If you’re interested in how things are made, stick to that (complex) name: CNC machine tools. Maybe it’s easier in English, where it’s called a CNC milling machine. Apple uses tens of thousands of these machines for the mass production of all of its products. It’s not the only company doing this, but it does it at a level of demand, hardware, and scalability that eludes other killer companies. This makes it impossible to copy their products and sell them on a large scale.
We mentioned them in passing when we talked about CES and prototypes a while ago. But now it’s time to take a closer look at these machines.
What is a CNC machine and why does Apple need one?
From the words Computer Numerical Control machine the acronym “CNC machine” was born. These machines use a variety of tools to shape a material. And they do it by following the digital plans generated with CAD software.
The choice of this type of machine is constrained by the needs of Apple. The company wants its products to be made from a particular material, aluminum, which can only be mass-produced on this type of equipment. Aluminum is the most appropriate alloy to obtain the precision, lightness, finesse and robustness that Apple seeks in its products. Other metals do not react in the same way.
In addition, the company works with a very demanding level of tolerances in materials. The finishes, shapes and yields are very high. In theory, a MacBook or iPhone could be created by casting, forging or stamping and correcting imperfections by machine. But the time cost would be too high.
We also didn’t mention the scalability needed for Apple’s operations. The company doesn’t need to make 1 iPhone or 1 MacBook, it needs millions. When launching a new generation of each product, manufacturing must deliver millions of units of demand in a short period of time. With the launch of an iPhone, Apple needs to have several million units ready in just a few days and maintain that pace for a few weeks.
This is the reason why the company uses these machines, because there is no other method that could make this possible.
Some of the CNC machines that Apple uses on its assembly lines
Fanuc, Brother and DMG Mori Seiki are three well-known suppliers of these machine tools. The first two are Japanese, while the third is of German origin. They all have decades of experience building these machines.
In this video we can see a Fanuc Robodrill. A kind of cabin where inside there is a mechanical arm with a milling machine at the end. In the upper model we can see how it has a tool exchanger that rotates them as needed and in a very short time.
CNC machine tools have a very wide price range. Home-type ones can cost around $5,000, while those used in the aerospace sector run into the millions per unit. In Apple’s case, each will likely cost between $500,000 and $1,000,000.
Of course, these are just one of the machines used in a small part of making the iPhone, Mac, Apple Watch, or iPad. Even as part of the Pro Display XDR. The full process can be seen in the video above, where the CNC machine only appears for a few seconds. The rest of the time, other machines complete the process.
A level of demand not worth copying
Apple has invested tens of millions of dollars to be where it is in terms of manufacturing, in a process that has grown over the past 20 years. Although it has partners such as Foxconn, Wistron or Pegatron to assemble its products, the company owns a large part of the necessary machinery.
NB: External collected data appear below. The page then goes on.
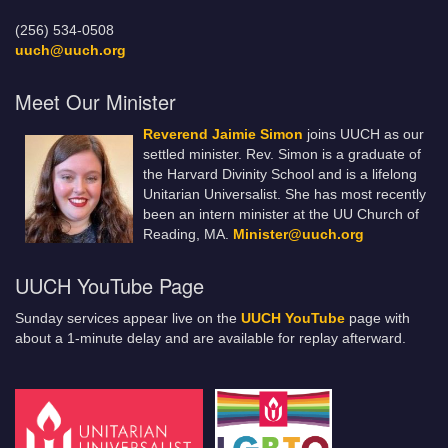
(256) 534-0508
uuch@uuch.org
Meet Our Minister
Reverend Jaimie Simon
joins UUCH as our
settled minister. Rev. Simon is a graduate of
the Harvard Divinity School and is a lifelong
Unitarian Universalist. She has most recently
been an intern minister at the UU Church of
Reading, MA.
Minister@uuch.org
UUCH YouTube Page
Sunday services appear live on the
UUCH YouTube
page with
about a 1-minute delay and are available for replay afterward.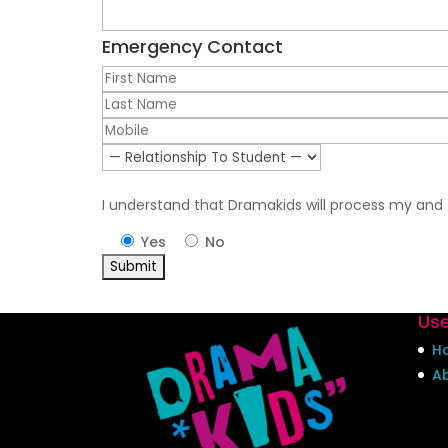
Emergency Contact
I understand that Dramakids will process my and t
Yes
No
Use
H
A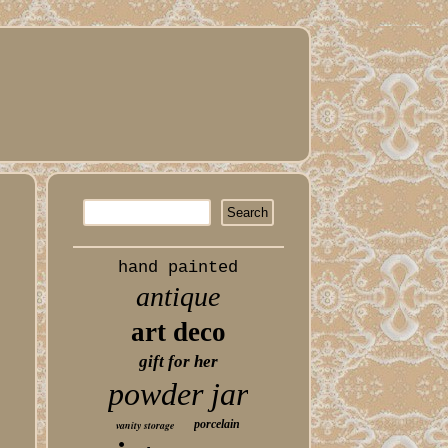
hand painted
antique
art deco
gift for her
powder jar
porcelain
vanity storage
And among them are CNC machine tools.
Among the sector of manufacturers of this type of machine, Apple is one of the most important customers. Precisely because you need tens of thousands of units to reach the level of quality and quantity required for your products. It is a level of requirement that is not limited to milling and finishing, but extends to all hardware:
What happened when Apple wanted to use CNC machines to make unibody cases for millions of MacBooks a year? He bought 10,000 CNC machine tools to do it. What about when you wanted to laser drill holes in MacBook Pros to make the light appear idle, but there was only one company that could drill 20µm holes in the aluminum? He bought the company that made the machines and kept all the inventory. What about that time when you had to pack batteries in a tiny milled case, but no manufacturer was willing to make batteries that thin? Apple has manufactured its own battery cells. From zero.
As we said at the beginning, Apple is not the only company to use this type of equipment. But it’s the only one that does it at a level of quality and scale virtually unattainable for the rest of the competitors. It is a capability that is not only built with money, but also requires decades of experience. And that in recent times it has been besieged by the coronavirus, although production has increased and stabilized again.
Copying an iPhone and replicating its hardware (ignoring its software) in a single copy is relatively easy. But doing it in millions of units in a very short time is only within reach of Apple.